Pero quizá lo que ha aumentado en España es la sensibilidad social hacia la corrupción. En los últimos tiempos, lo más probable es que haya bajado el grado de corrupción, aunque solo sea porque con la caída de la vivienda hay menos oportunidades para el compadreo entre constructores y autoridades municipales. También el hecho de que se hayan destapado prácticas corruptas que han sido moneda corriente en Cajas de Ahorros, en la financiación de partidos y sindicatos, en adjudicaciones de la contratación pública y en proyectos faraónicos despilfarrados, ha movido a tomar más medidas de control y habrá frenado a los aspirantes a defraudadores.

El estudio de la Comisión Europea hace recomendaciones para abordar los típicos focos de corrupción, en la financiación de los partidos políticos, la contratación pública, y el control en la rendición de cuentas de los políticos.

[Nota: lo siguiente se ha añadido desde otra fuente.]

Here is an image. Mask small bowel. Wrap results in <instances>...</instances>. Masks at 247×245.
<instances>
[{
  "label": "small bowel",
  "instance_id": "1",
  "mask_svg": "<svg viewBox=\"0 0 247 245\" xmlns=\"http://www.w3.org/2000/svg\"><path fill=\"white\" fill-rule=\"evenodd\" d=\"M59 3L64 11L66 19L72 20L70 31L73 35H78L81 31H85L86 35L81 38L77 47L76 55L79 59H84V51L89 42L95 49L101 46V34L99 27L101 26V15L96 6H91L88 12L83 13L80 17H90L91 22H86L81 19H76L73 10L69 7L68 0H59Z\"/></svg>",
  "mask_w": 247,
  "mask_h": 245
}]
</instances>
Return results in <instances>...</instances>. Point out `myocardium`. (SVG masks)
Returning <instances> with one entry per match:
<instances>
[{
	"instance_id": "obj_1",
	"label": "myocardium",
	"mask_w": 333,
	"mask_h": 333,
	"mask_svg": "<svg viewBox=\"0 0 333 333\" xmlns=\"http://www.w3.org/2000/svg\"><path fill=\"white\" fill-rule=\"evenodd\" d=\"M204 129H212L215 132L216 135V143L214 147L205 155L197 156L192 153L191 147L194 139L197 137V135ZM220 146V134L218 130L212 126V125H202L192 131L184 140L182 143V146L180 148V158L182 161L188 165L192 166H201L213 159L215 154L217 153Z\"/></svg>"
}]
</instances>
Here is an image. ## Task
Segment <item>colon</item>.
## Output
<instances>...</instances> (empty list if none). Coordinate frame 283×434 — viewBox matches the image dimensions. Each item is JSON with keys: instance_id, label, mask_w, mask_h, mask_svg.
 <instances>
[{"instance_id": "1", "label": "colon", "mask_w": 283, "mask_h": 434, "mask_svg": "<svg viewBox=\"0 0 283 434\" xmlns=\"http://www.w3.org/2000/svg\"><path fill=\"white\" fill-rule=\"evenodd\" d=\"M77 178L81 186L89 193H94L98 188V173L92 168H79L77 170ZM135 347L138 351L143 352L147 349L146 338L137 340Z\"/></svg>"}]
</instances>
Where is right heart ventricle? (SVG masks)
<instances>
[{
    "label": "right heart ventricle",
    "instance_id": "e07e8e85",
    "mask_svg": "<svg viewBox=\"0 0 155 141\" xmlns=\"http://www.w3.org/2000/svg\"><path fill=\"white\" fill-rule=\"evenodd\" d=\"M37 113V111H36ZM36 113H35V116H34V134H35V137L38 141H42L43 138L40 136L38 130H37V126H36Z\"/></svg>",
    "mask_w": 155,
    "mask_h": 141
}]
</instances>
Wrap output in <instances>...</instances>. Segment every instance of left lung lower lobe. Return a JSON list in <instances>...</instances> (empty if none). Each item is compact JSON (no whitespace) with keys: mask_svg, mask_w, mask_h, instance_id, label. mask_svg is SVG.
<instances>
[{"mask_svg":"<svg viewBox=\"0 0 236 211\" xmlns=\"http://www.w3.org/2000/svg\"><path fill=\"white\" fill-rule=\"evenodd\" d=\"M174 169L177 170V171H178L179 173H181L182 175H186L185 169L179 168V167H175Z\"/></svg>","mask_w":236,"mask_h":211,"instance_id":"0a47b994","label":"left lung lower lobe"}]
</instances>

Pero el clima ético de un país no depende solo de lo que hagan las instituciones políticas y las grandes empresas. La corrupción penetra por capilaridad en todo el cuerpo social. Y las pequeñas corrupciones acentúan el grado de toxicidad del conjunto. Si pensamos solo en el terreno económico, la tasa de economía sumergida en España oscila, según diversas estimaciones, entre el 20% y el 25% del PIB, lo cual es un buen índice de prácticas irregulares.

Nos rasgamos las vestiduras porque un partido político haya pagado en negro parte de la reforma de su sede, como si nadie hiciera lo mismo en las obras de su casa. Clamamos contra el fraude fiscal, pero la pregunta ¿con IVA o sin IVA? nos parece normal. Denunciamos el aprovechamiento ilícito, pero España es el paraíso de las descargas ilegales en Internet. Protestamos contra los que se lucran con comisiones ilegales, pero cobrar el paro y trabajar en negro no es inusual. Dentro de un clima de relativismo moral, cada uno puede pensar que su caso está justificado.

Cuando se cree que la corrupción está generalizada es fácil escudarse en el “los demás también lo hacen”. Pero el modo más asequible y eficaz de luchar contra la corrupción es renunciar a beneficiarse personalmente cuando en nuestro entorno surge la oportunidad.